I would like to take a stab at improving the precision of DevonThinks guesses by removing the extra text from the index, using an algorithm from Readability (lab.arc90.com/experiments/readability/
) to identify the main text (this is more or less the same algorithm that Safari uses for its Reader function).
Since I already have some experience using Ruby for scripting DevonThink, I will use the Ruby port, github.com/iterationlabs/ruby-readability
But I have some questions:
- When the PDF document gets its text analyzed (and becomes PDF+Text), I assume it is the “Text” that is used as base for the Move To/See Also function.
But what text is this. A document seams to have two texts associated - “plainText” and “richText”. Do I need to replace both?
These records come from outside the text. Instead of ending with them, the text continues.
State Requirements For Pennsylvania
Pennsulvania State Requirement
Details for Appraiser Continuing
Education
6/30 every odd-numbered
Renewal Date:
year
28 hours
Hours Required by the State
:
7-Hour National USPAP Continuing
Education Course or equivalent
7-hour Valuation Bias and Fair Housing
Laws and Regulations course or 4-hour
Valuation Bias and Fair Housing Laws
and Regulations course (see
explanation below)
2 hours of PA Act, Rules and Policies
After replacing the original text with a clean version, will it be reindexed automatically, or do I need to trigger it somehow?
- When a new PDF is added to the database, DevonThink will automatically analyze its text. Is there any hook that can be used to replace DevonThinks method for extracting text from the PDF with my own? Alternatively, is there any way to start a program of my own when DevonThink is done with a new document?